LARGE CHAIN AND MAIL-ORDER PHARMACIES ARE BECOMING THE PUBLIC IDENTITY OF OUR PROFESSION! They are not committed to or fulfilling the professional roles and responsibilities of our profession! Pharmacists in other practice sites or specialties are essentially invisible and unknown to much of the public and are not in a position to become the public identity of our profession.
Priority must be given to protecting the remaining independent pharmacies and to re-establishing their widespread geographical distribution and financial viability. The NCPA, APhA, and NACDS (National Association of Chain Drug Stores) have provided leadership in the development and advocacy for legislation that will accomplish PBM reform, and are closer than ever to achieving substantial success. There is bipartisan support for these legislative proposals and momentum must be extended.
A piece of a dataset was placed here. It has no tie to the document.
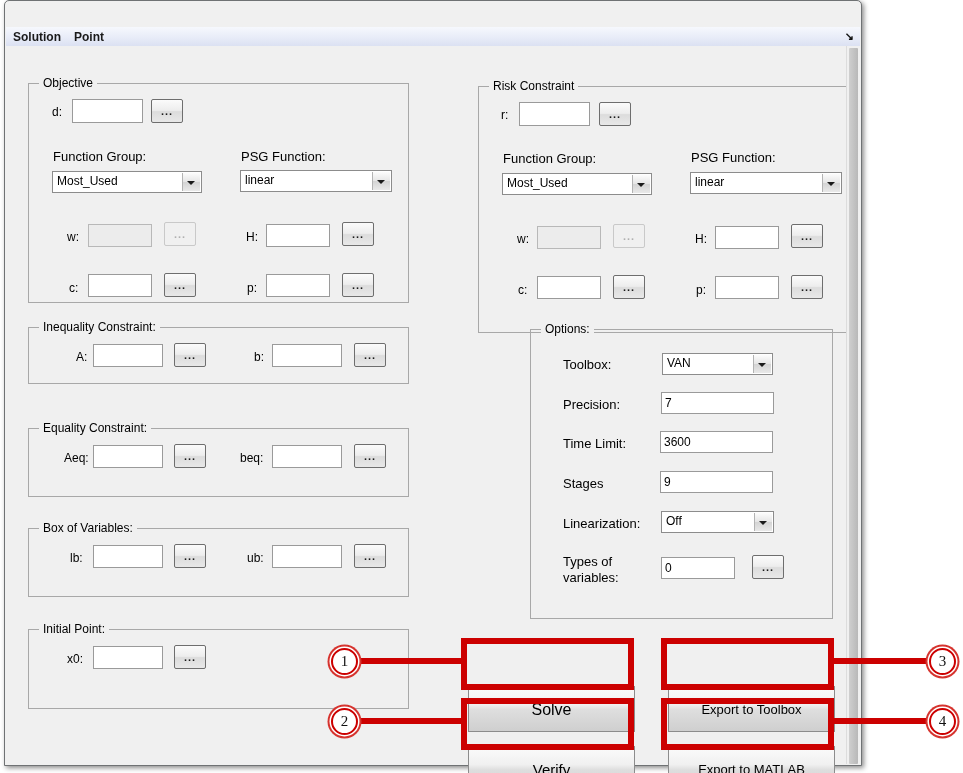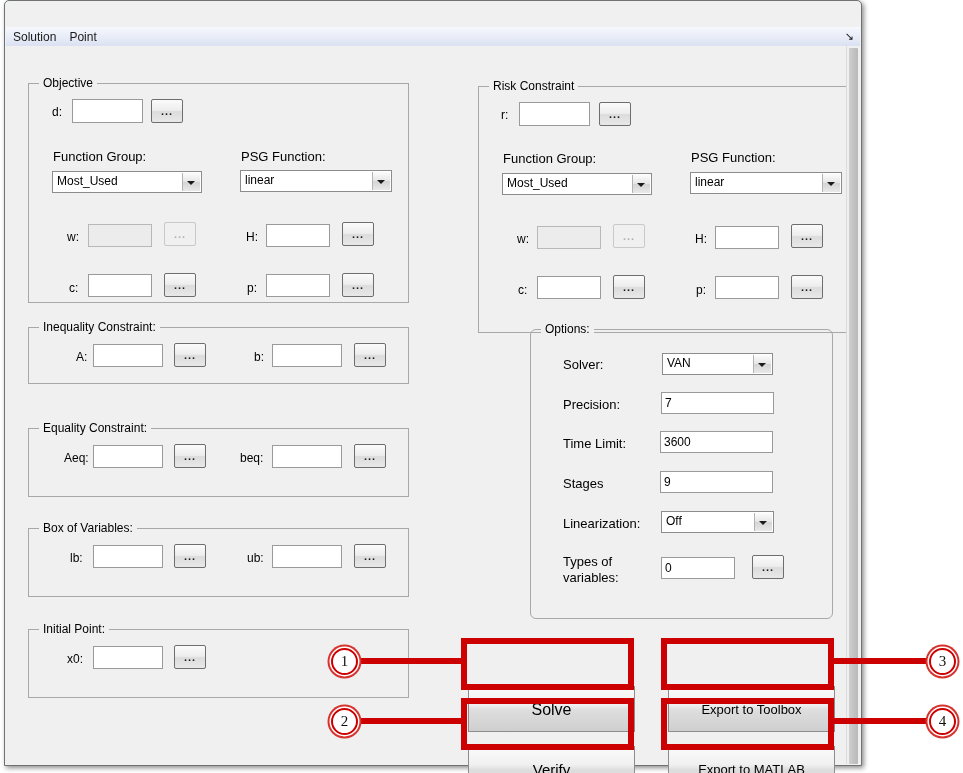"Solution" .menubar { font-weight: none -> bold }
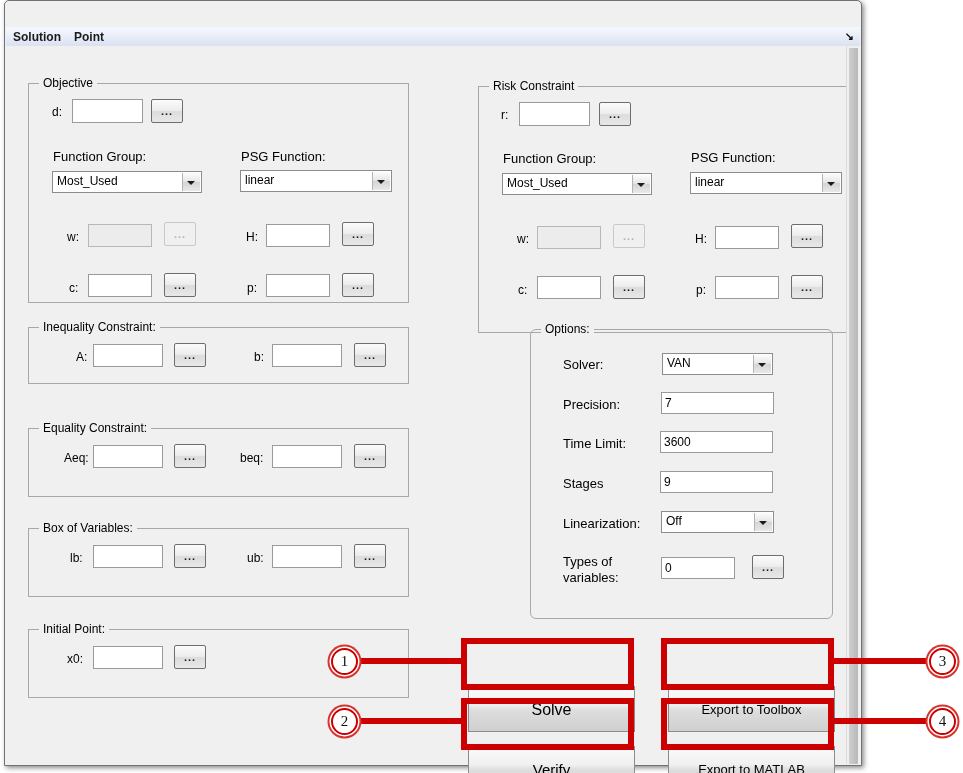"Options:" div.group { border-radius: 6px -> none }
The NCPA is the largest and most effective advocate for independent pharmacies. However, there are several smaller national pharmacy associations, such as the American Society of Consultant Pharmacists (ASCP), the American College of Apothecaries (ACA), and the Alliance for Pharmacy Compounding (APC) whose memberships include independent pharmacists. To provide advocacy, programs, and services for independent pharmacists in the most effective and efficient manner, the NCPA should explore collaborative initiatives, including merger/acquisition, with these associations. The APhA membership also includes many independent pharmacists and increased collaborative working relationships on their behalf should also be pursued by NCPA and APhA.